While both versions would apply to employers with 20 or more employees within 75 miles of the worksite, S.B. 63 provides for more leave than the vetoed bill, said Susan Groff, an attorney with Jackson Lewis in Los Angeles.
The new bill would provide mothers and fathers with 12 weeks of unpaid job-protected baby-bonding leave. Covered employees would be entitled to take the leave within the first year following a child's birth, adoption or foster placement. The vetoed bill would have provided six weeks of leave.
"This increase would impose a substantial new burden on small businesses," Olmsted noted.
Currently in California, employers with five or more workers are required to provide up to four months of leave to women who become disabled by pregnancy, childbirth or a related medical condition.

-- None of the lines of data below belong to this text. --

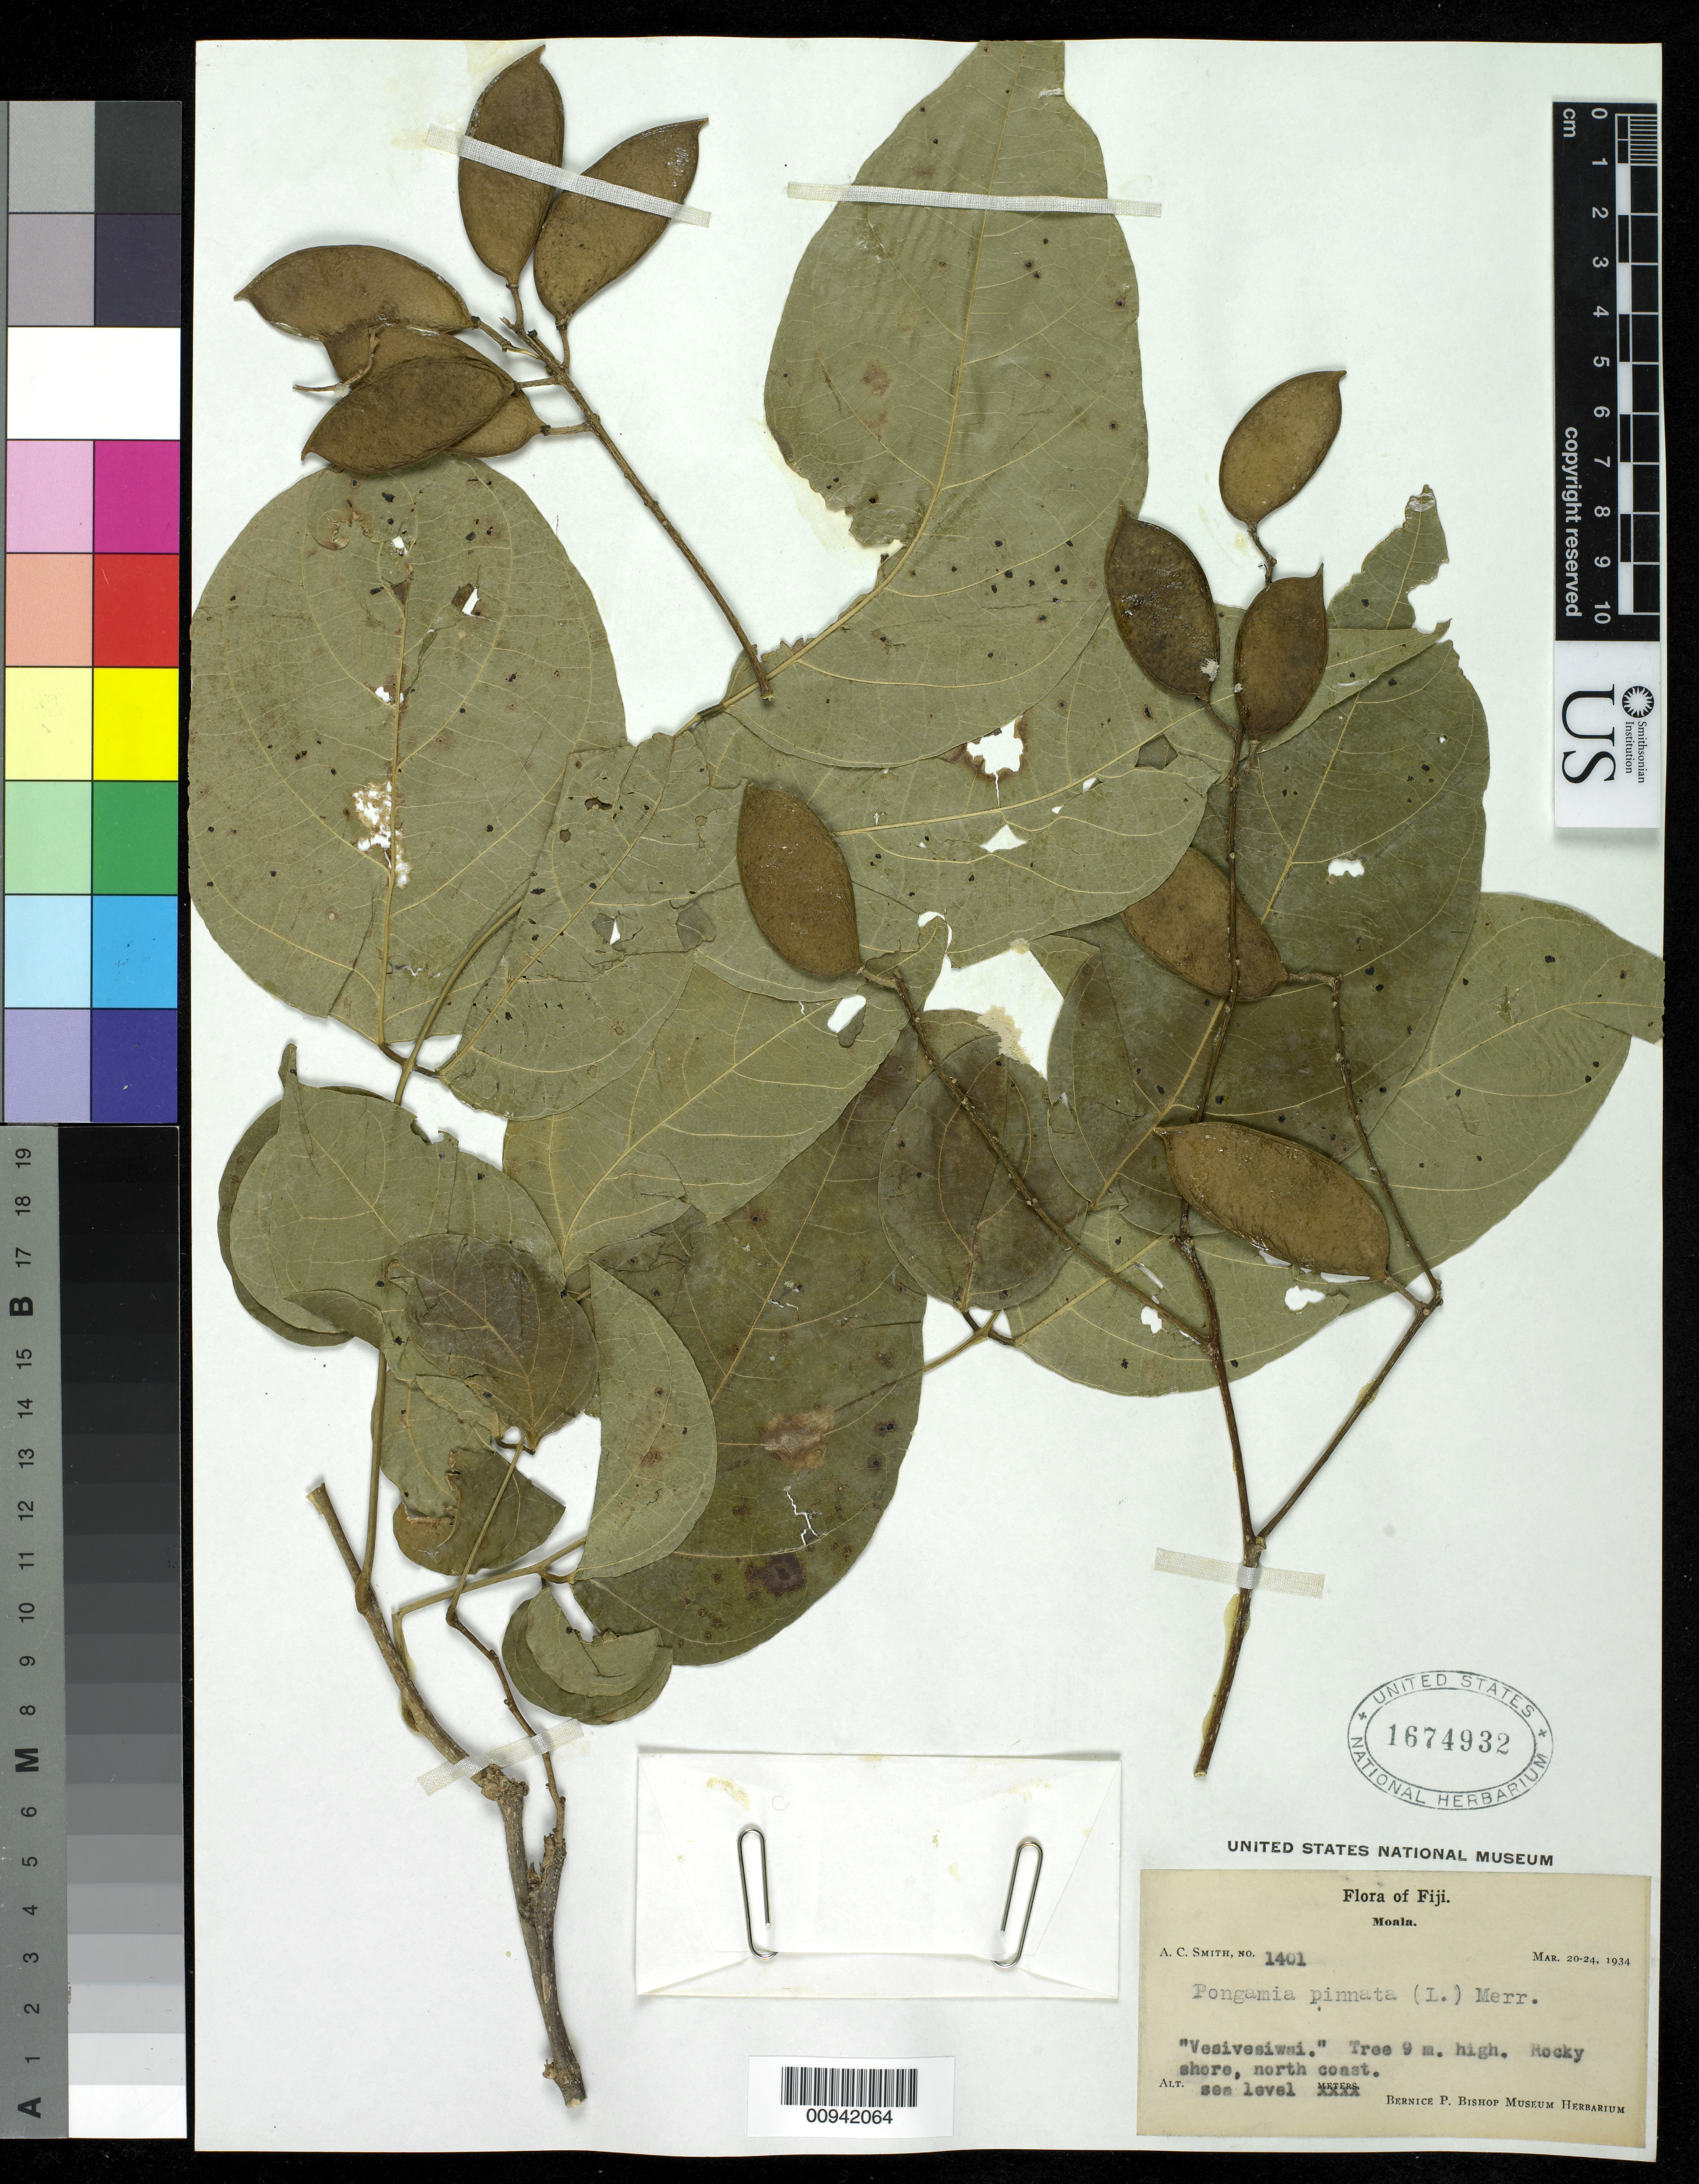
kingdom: Plantae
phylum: Tracheophyta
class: Magnoliopsida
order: Fabales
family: Fabaceae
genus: Millettia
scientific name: Millettia pinnata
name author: (L.) Panigrahi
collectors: C. A. Smith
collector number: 1401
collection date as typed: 20 Mar 1934 to 24 Mar 1934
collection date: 1934-03-20/1934-03-24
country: Fiji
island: Moala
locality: North coast, rocky shore.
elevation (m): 0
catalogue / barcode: US 1674932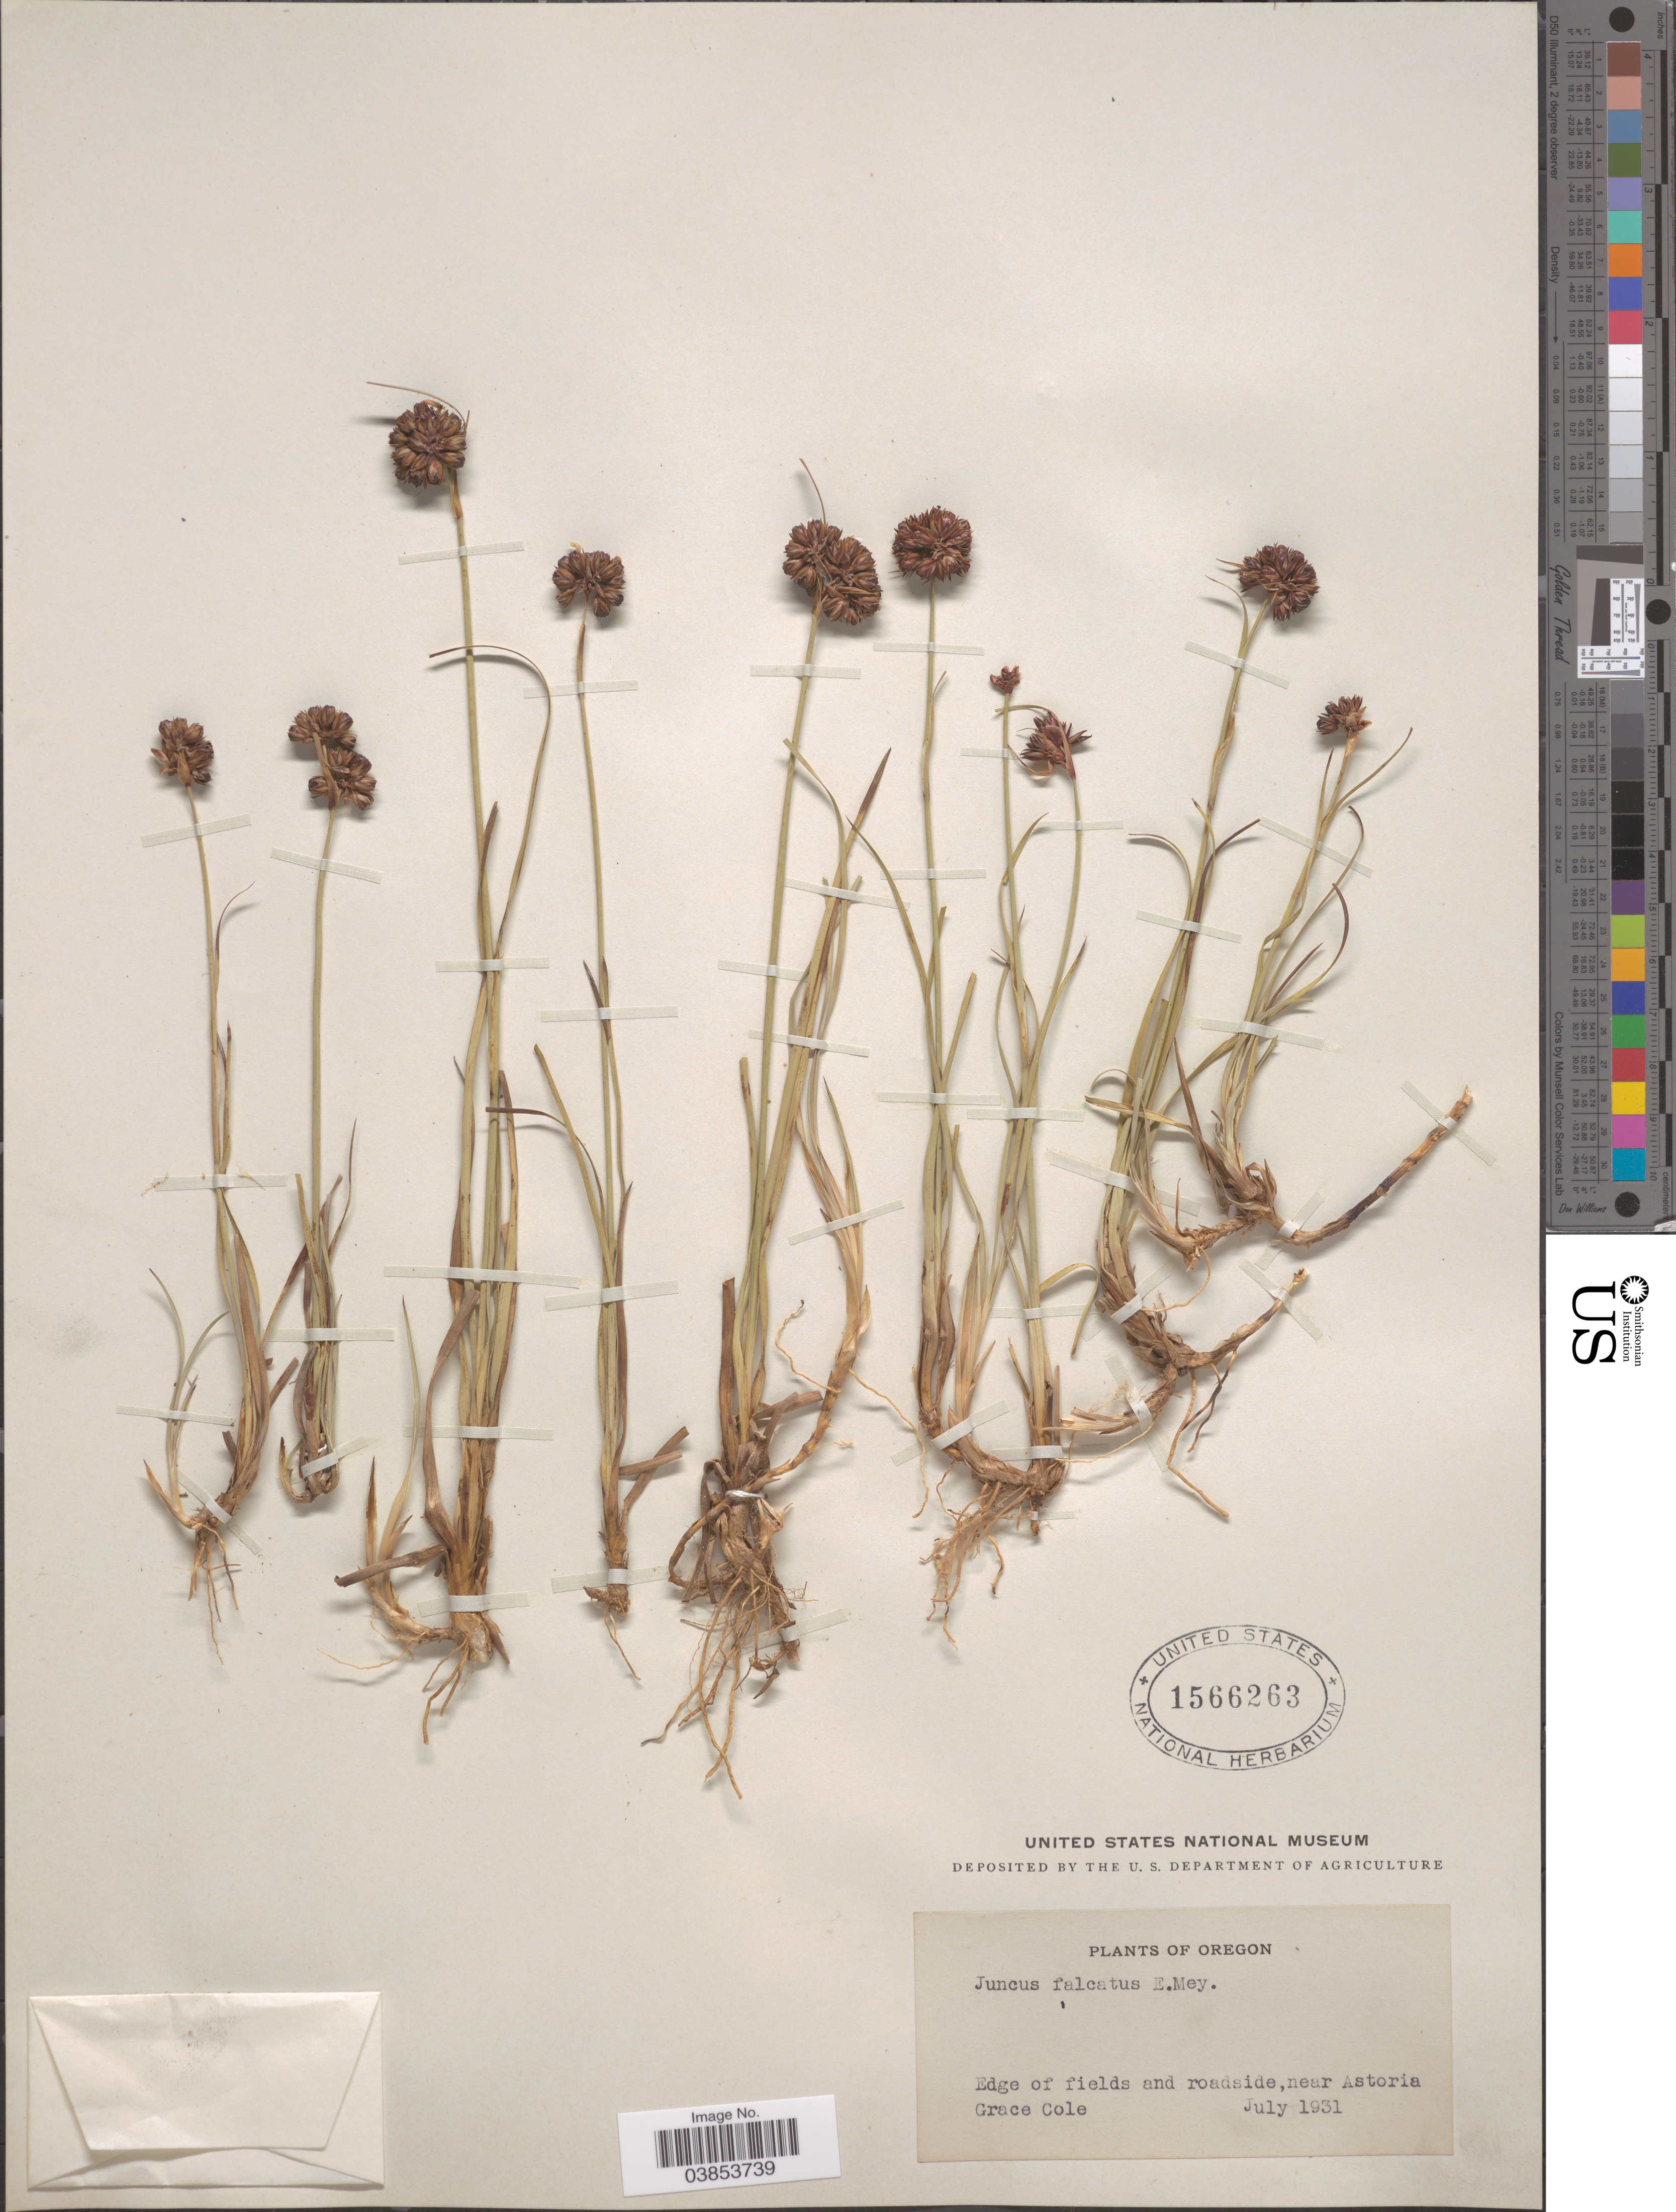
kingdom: Plantae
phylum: Tracheophyta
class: Liliopsida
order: Poales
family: Juncaceae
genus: Juncus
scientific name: Juncus falcatus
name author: E. Mey.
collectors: G. Cole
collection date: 1931-07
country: United States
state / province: Oregon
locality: Edge of fields and roadside, near Astoria.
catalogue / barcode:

Existing law also provides eligible employees—male and female—with 12 weeks of baby-bonding leave if their employer has at least 50 employees within a 75-mile radius.
[SHRM members-only HR Q&A: How does the California Family Rights Act (CFRA) leave differ from FMLA leave?]
Small Business Concerns
"If S.B. 63 were passed, small businesses should be cognizant of the costs associated with the bill," Groff said. The leave would be unpaid, but there are other associated costs.
As an example, Groff said S.B. 63 would require employers to maintain employee medical benefits during the leave period.
"In addition, employers must determine how they may cover job duties while the employees are on leave—such coverage may be especially challenging for small employers," she said.
When Brown vetoed the 2016 bill, he raised concerns about its impact on small businesses and the potential liability that could result from the bill.
Groff noted that S.B. 63 mandates a greater amount of leave than the vetoed bill did for eligible employees.
"In that regard, the drafter did not change the law in a way that would address the governor's reservations about the impact that this law would have on small businesses," Olmsted said.
"The [new] legislation also fails to account for Gov. Brown's suggestion that mediation be considered as a requirement before a lawsuit could be filed alleging a violation of this law," McDonald said.
Small businesses that oppose the bill should contact their legislators and voice their opposition, McDonald suggested.
"Most legislators will listen to small business, so employers potentially affected by this legislation should communicate to legislators how disruptive and damaging to small business such a law will be, and how it is likely to lead to more lawsuits that are crippling to smaller businesses," he added.